Saved entries:

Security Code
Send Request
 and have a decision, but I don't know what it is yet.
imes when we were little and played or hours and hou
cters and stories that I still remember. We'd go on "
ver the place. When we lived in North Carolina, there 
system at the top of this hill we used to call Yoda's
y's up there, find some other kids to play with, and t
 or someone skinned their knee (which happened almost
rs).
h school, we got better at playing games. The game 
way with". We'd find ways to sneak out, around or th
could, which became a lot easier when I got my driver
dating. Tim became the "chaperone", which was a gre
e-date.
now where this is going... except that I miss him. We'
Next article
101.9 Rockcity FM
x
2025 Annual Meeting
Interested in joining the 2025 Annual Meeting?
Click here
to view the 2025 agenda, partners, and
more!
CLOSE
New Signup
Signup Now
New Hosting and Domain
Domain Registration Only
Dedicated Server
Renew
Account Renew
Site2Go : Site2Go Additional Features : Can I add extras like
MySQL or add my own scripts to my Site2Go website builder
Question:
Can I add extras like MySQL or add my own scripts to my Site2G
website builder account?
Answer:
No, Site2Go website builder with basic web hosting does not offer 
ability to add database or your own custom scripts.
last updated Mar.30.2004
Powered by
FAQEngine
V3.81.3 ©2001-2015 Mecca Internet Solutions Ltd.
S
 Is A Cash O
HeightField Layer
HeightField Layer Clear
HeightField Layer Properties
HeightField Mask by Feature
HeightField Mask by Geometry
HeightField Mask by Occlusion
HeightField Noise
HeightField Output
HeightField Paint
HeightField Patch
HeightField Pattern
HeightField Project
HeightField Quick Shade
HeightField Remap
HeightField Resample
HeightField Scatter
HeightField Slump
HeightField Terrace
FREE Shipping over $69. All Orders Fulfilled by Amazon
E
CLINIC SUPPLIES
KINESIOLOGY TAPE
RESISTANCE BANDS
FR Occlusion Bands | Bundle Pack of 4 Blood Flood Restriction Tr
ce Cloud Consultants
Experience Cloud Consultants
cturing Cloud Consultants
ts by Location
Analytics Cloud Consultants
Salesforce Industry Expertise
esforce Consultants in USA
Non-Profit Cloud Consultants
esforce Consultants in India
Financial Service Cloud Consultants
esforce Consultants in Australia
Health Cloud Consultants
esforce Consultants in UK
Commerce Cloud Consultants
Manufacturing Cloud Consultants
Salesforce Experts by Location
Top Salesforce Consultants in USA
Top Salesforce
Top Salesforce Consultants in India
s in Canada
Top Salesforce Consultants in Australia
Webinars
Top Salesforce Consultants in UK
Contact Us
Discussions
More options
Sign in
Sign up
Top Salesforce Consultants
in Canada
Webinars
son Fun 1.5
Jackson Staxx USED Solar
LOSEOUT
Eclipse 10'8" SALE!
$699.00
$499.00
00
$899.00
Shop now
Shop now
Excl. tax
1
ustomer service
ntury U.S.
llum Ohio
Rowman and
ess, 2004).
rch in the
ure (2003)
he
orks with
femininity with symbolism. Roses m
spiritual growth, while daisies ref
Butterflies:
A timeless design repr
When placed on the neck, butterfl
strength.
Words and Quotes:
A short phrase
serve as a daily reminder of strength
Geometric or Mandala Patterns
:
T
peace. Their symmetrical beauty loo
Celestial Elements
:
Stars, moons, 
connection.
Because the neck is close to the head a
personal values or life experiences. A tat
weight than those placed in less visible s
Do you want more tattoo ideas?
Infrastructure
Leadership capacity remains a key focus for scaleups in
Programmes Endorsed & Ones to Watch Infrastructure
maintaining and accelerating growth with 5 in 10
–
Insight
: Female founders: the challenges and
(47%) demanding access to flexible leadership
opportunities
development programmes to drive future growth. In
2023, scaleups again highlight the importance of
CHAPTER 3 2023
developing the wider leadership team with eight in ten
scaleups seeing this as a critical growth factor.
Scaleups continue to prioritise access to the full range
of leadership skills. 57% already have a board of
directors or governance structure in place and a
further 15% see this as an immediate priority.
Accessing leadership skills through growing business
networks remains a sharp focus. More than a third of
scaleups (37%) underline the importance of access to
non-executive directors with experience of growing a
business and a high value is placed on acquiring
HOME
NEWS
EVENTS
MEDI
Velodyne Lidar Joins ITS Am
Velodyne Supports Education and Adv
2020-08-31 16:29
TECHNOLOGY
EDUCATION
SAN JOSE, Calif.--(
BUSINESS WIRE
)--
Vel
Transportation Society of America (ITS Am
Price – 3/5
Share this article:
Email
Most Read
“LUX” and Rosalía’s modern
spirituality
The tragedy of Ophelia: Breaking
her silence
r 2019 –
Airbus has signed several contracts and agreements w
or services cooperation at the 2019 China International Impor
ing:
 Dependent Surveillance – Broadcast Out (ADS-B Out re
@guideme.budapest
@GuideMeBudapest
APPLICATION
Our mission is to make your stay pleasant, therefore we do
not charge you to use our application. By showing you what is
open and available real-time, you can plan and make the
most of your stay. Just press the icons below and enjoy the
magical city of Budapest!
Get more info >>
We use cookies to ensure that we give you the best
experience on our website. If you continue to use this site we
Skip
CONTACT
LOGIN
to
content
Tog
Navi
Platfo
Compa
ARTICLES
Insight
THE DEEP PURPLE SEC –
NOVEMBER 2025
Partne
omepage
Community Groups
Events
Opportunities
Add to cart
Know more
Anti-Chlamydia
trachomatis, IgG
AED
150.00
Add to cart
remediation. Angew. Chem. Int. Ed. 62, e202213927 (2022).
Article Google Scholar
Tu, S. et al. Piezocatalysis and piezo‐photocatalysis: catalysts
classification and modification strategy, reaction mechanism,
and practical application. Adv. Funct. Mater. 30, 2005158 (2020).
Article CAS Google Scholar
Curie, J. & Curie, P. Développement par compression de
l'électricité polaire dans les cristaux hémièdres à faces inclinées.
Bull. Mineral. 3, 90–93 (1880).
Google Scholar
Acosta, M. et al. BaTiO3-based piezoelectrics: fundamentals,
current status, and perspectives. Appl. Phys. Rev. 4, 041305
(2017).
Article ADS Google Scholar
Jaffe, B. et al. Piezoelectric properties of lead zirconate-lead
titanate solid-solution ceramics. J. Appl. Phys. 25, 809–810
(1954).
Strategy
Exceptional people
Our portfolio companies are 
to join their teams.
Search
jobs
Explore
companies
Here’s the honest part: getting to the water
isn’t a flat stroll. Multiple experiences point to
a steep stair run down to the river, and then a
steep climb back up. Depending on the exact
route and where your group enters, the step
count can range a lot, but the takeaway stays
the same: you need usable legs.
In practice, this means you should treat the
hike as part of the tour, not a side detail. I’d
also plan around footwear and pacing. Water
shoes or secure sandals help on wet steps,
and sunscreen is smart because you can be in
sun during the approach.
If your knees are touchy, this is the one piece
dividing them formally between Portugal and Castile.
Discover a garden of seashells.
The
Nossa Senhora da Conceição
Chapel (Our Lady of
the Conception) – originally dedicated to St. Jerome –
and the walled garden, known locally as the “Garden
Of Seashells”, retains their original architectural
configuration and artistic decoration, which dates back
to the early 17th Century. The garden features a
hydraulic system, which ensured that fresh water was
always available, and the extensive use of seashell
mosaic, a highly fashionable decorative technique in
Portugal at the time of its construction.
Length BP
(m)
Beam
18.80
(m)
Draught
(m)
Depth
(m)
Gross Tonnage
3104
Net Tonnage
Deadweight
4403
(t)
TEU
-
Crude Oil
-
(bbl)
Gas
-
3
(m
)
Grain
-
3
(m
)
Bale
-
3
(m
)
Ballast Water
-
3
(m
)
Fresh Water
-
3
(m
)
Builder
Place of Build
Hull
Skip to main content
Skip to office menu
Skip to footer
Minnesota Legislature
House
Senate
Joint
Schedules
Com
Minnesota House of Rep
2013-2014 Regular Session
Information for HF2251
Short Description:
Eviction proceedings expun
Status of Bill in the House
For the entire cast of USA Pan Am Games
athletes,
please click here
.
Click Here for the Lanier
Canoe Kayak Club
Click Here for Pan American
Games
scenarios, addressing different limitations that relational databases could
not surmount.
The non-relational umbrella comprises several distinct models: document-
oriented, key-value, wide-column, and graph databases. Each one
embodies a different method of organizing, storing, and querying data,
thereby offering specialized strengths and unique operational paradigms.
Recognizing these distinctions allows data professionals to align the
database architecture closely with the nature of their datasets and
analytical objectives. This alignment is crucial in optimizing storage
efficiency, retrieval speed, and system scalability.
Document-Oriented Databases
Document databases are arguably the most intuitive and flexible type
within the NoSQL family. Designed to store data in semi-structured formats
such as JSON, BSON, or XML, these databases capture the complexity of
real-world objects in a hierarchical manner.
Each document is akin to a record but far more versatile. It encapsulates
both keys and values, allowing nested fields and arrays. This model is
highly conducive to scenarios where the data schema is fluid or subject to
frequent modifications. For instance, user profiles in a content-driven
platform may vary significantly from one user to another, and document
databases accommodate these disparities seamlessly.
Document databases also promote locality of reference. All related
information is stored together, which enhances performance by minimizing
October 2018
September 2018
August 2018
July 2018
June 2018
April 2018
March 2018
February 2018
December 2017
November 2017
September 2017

What the exercise asks → Nothing but the lines above from the one containing "magical city of Budapest!" through the one containing "Curie, J. &" should appear in the answer, each repeated exactly.

Task result →
magical city of Budapest!
Get more info >>
We use cookies to ensure that we give you the best
experience on our website. If you continue to use this site we
Skip
CONTACT
LOGIN
to
content
Tog
Navi
Platfo
Compa
ARTICLES
Insight
THE DEEP PURPLE SEC –
NOVEMBER 2025
Partne
omepage
Community Groups
Events
Opportunities
Add to cart
Know more
Anti-Chlamydia
trachomatis, IgG
AED
150.00
Add to cart
remediation. Angew. Chem. Int. Ed. 62, e202213927 (2022).
Article Google Scholar
Tu, S. et al. Piezocatalysis and piezo‐photocatalysis: catalysts
classification and modification strategy, reaction mechanism,
and practical application. Adv. Funct. Mater. 30, 2005158 (2020).
Article CAS Google Scholar
Curie, J. & Curie, P. Développement par compression de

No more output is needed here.